All very good. But it has been an observation of us here at ConservativeHome, since the Chancellor’s recent travails, that for all his deep learning and economic wizardry, he is not half as good at politics as one might think.
So whilst he may think it “silly” to take action on energy bills now rather than in the Autumn, voters will not agree. And whilst he can see that an increase in spending is unsustainable, expensive, and inflationary, and that a return to spending restraint is very advisable, that is very unlikely to wash outside of the Treasury.

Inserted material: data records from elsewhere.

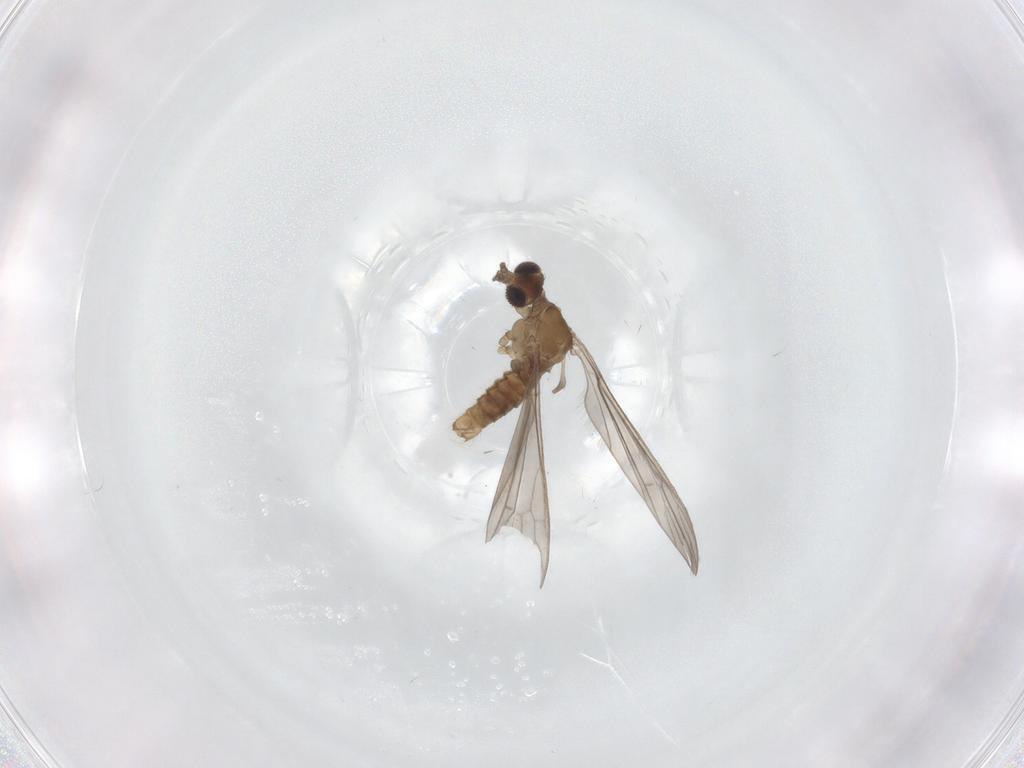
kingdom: Animalia
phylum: Arthropoda
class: Insecta
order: Diptera
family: Limoniidae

It certainly won’t in Number 10. The Prime Minister is as genuine an opponent of austerity as any Corbynista, holding out in favour of grand projets and boosterism despite the current climate. He is like a Japanese soldier holding out in the Pacific well into the 1970s, but in the interests of fighting fiscal orthodoxy, not the Second World War. As such, effusions of support for his Chancellor notwithstanding, the economic splits at the heart of government are only likely to become more obvious as the summer progresses.
Yet whilst Sunak may be unlucky for having been fined for turning up to a meeting five minutes early, the country will be even unluckier if the Government loses his understanding of the current predicament. For all his political baggage, he knows a hell of a lot more about economics that even most of his predecessors – and we are going to need that in the next few months.